Example 1, our n is 3 and we have coin 1 and 2. In order to find the uniques climbing ways for 3, we need to start at 1 and go all the way till three. NOTE: we will say that if n is 0, the ways to climb is 1. The reason why we start with this assumption will be clear in second. n = 1, then if we take 1 step, we can climb n. we cannot climb 1 with our step size 2. Therefore, when n = 1, number of unique ways to climb is 1. n = 2, when n is 2, we can directly take 2 steps or we could take 1 + 1 steps. That gives us two unique ways to climb the stairs.

ALGORITHM: we subtract n by both the possible steps (2 and 1 in this case). 2 - 1 gives you 1. We know that for n = 1, there is 1 unique way. Next, 2 - 2 = 0. When we started we made the assumption that if n = 0, unique ways is 1. So 2 - 2 = 0 which results in 1 unique ways. Sum all unique ways you get when you subtract n by 1 and 2 and that will be your answer for n. We got 1 when we subtracted n(2 in this case) by 1 and we got 1 unique way when we subtracted n(2 in this case) by 2. In total we get 2 unique ways to climb when n = 2.

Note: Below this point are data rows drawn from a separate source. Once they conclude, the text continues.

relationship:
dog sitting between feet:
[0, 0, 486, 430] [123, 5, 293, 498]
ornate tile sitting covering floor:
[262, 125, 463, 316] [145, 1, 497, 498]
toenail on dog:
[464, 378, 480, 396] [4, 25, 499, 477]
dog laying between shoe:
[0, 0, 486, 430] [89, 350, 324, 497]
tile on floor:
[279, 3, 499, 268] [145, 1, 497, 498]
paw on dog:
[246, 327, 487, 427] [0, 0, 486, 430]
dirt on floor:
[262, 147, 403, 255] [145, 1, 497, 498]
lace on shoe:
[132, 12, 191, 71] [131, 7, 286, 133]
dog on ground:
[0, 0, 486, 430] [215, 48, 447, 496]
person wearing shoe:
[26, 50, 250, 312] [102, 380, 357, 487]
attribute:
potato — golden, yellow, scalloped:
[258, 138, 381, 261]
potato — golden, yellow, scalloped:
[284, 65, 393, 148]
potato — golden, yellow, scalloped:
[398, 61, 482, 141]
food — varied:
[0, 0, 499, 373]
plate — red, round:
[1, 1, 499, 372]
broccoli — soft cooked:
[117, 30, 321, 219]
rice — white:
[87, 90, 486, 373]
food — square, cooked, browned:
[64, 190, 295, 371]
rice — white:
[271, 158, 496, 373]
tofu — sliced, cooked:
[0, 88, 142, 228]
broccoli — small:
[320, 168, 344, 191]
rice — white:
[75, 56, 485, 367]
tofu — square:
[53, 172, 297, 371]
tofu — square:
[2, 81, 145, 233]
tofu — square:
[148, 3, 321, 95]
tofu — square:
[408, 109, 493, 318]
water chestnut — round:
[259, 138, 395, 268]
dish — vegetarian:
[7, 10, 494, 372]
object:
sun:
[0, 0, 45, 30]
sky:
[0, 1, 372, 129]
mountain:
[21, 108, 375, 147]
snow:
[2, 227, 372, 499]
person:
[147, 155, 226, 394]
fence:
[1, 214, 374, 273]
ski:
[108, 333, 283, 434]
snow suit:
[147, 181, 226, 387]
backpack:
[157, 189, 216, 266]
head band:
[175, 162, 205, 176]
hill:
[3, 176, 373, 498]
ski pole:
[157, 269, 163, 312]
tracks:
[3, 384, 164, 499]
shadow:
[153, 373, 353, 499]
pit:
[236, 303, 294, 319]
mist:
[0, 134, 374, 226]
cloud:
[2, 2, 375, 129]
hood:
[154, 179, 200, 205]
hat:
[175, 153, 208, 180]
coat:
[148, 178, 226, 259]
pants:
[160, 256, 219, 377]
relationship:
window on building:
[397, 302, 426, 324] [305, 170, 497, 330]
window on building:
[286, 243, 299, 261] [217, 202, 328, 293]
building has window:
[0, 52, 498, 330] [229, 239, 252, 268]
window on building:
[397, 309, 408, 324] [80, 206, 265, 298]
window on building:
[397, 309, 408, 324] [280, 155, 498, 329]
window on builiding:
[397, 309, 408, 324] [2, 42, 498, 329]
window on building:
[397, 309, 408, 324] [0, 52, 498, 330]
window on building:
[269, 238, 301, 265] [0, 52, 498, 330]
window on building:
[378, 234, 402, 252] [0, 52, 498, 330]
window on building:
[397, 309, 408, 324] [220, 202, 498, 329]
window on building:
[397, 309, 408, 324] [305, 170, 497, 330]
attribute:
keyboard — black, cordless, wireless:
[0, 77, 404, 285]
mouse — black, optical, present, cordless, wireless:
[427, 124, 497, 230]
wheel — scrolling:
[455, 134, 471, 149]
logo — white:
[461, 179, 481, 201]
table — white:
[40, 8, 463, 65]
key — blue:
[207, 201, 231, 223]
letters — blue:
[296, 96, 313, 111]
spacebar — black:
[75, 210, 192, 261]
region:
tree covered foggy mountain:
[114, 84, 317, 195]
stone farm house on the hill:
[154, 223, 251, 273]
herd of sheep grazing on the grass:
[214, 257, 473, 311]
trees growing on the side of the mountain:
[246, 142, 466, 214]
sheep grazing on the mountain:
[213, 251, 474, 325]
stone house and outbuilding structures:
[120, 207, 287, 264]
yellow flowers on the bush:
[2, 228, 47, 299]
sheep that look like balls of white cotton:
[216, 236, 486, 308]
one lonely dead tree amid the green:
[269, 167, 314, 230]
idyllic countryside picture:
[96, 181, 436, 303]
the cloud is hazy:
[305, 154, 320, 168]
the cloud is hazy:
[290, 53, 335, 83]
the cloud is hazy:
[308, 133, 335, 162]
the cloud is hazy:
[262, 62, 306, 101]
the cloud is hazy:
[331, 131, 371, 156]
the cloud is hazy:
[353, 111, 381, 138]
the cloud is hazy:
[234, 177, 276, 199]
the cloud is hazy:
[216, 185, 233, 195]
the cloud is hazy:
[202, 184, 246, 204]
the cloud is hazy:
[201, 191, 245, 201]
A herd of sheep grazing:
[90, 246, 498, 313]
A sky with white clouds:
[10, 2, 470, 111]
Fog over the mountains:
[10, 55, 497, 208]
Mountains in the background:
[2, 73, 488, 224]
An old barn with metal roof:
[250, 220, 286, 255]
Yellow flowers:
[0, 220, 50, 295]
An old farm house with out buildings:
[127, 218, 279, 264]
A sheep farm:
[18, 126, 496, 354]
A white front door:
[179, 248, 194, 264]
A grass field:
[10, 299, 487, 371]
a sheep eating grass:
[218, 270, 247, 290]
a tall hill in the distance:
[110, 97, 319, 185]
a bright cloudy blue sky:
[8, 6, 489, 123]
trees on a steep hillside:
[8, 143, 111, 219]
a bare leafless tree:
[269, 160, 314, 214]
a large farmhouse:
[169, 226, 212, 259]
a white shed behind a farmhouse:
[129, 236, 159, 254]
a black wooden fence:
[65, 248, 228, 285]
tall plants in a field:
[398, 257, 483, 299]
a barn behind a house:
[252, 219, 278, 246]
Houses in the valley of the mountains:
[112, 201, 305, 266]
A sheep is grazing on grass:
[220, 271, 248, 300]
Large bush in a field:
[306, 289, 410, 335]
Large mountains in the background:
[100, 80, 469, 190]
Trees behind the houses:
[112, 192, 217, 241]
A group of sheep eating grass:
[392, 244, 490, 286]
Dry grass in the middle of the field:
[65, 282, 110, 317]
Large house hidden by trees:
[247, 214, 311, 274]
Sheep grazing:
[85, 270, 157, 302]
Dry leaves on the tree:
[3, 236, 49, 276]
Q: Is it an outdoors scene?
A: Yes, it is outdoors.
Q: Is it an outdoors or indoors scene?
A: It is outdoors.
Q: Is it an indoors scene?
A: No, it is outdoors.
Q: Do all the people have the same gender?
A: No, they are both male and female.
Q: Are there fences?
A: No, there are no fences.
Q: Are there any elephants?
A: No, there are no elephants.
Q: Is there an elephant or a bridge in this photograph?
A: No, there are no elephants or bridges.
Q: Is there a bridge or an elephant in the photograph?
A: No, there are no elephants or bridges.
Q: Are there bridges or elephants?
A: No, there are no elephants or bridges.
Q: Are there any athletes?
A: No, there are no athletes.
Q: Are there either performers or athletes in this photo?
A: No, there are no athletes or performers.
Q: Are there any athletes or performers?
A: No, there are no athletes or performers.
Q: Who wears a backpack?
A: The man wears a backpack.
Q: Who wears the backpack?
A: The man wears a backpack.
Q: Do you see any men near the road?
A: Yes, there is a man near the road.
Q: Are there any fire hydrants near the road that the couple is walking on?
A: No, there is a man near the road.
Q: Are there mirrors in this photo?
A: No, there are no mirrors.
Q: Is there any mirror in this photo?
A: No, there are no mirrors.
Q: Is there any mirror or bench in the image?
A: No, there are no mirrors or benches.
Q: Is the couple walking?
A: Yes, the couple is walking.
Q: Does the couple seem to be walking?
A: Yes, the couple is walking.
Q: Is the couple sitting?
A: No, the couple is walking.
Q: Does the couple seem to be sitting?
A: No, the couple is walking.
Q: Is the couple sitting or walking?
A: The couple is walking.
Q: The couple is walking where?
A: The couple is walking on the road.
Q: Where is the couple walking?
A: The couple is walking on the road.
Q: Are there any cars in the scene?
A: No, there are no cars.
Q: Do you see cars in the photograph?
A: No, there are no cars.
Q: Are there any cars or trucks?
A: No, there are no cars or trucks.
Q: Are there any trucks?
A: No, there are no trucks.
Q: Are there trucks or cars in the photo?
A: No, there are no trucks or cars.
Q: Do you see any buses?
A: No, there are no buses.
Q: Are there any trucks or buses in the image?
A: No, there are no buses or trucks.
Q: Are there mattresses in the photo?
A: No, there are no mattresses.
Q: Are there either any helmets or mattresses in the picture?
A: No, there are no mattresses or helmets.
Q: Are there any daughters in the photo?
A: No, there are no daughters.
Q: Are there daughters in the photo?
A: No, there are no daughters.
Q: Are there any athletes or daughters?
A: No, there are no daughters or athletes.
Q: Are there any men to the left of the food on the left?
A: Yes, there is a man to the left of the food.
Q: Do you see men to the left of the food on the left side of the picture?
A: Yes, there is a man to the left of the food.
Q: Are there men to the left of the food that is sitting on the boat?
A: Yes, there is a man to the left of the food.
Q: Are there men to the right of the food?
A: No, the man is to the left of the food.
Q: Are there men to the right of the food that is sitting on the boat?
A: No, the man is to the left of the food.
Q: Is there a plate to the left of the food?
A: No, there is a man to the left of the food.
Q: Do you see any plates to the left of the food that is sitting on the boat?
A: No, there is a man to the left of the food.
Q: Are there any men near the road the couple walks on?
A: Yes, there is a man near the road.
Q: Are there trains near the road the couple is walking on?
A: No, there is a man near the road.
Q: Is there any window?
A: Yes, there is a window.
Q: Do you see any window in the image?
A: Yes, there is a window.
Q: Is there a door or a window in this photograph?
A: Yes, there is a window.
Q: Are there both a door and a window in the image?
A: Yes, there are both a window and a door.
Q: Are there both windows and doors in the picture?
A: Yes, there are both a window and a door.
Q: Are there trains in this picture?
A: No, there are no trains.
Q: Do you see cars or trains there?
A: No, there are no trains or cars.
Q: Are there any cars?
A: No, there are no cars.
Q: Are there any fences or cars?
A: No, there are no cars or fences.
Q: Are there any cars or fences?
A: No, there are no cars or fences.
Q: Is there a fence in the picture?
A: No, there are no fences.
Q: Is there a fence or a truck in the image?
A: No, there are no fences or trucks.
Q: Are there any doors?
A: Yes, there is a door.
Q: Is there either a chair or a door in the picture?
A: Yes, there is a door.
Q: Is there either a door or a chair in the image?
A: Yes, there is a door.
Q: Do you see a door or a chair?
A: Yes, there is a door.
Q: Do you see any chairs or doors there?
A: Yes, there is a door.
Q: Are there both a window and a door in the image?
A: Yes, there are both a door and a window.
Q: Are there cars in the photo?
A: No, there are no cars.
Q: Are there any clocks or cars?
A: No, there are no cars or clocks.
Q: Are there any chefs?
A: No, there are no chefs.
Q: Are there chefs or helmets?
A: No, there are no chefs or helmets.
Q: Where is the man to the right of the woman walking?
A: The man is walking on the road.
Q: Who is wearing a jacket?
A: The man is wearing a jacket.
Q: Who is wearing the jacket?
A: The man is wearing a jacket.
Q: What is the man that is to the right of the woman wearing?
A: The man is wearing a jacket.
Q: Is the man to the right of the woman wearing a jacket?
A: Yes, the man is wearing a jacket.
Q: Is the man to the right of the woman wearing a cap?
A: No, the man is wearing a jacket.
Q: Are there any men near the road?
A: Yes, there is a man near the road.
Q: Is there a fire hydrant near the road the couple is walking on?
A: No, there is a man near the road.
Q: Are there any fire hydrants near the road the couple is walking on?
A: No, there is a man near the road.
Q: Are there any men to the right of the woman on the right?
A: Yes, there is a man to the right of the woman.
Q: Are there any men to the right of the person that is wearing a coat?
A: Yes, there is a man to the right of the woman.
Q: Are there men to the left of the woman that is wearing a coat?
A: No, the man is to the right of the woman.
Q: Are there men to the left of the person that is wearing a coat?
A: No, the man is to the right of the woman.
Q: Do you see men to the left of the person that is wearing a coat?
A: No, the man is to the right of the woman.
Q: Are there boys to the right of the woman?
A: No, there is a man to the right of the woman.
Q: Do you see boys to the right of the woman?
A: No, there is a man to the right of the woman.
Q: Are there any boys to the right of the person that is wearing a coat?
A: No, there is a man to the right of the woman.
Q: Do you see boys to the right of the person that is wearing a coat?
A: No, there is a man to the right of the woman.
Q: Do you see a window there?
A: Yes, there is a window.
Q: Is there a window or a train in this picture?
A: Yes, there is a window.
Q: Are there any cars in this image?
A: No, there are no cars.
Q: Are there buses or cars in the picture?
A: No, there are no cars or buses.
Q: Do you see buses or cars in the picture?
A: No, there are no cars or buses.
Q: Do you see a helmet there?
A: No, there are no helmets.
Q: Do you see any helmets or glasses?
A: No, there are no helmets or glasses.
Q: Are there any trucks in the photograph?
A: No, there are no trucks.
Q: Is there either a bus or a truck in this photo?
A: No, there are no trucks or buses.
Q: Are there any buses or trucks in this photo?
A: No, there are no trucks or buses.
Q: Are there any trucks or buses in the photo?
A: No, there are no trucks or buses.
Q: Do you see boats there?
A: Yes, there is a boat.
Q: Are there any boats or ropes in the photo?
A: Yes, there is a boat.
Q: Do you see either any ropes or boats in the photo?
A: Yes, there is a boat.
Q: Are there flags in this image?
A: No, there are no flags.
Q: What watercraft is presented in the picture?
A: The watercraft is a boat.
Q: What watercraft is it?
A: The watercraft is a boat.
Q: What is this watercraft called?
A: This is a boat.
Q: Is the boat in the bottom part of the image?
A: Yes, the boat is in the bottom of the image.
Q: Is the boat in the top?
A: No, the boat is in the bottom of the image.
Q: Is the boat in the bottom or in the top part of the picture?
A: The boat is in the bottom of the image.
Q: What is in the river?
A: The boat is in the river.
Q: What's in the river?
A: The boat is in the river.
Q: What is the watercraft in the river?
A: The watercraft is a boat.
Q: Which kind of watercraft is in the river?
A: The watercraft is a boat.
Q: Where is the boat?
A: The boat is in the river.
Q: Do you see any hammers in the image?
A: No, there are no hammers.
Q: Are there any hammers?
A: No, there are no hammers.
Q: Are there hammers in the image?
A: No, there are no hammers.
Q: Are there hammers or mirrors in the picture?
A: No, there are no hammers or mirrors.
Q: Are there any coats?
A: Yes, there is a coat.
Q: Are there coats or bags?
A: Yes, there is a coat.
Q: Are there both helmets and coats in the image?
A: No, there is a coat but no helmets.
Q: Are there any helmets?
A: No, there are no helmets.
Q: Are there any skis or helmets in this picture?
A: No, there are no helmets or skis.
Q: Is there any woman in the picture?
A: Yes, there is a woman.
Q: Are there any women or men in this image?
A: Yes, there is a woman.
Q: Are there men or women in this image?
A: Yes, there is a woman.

n = 3. We will use the algorithm we developed. We first subtract 3 - 1 = 2. We found earlier that there are 2 unique ways when n = 2. Next, we subtract 3 - 2 = 1. We know that when n = 1, there is 1 unique way. So, our final sum or the number of unique ways to climb n =3 is 3(2+1).

class Solution:
    def climbStairs(self, n: int) -> int:
        # store the number of ways we can climb for values from 0 -> n
        # NOTE: when n = 0, we say we can take 1 step 
        ways = [1]
        
        for i in range(1, n+1):
            number_of_ways = 0
            
            # make sure the subtraction is not negative
            if i - 1 >= 0: 
                number_of_ways += ways[i-1]
            
            if i - 2 >= 0: 
                number_of_ways += ways[i-2]
            
            ways.append(number_of_ways)
        
        return ways[n]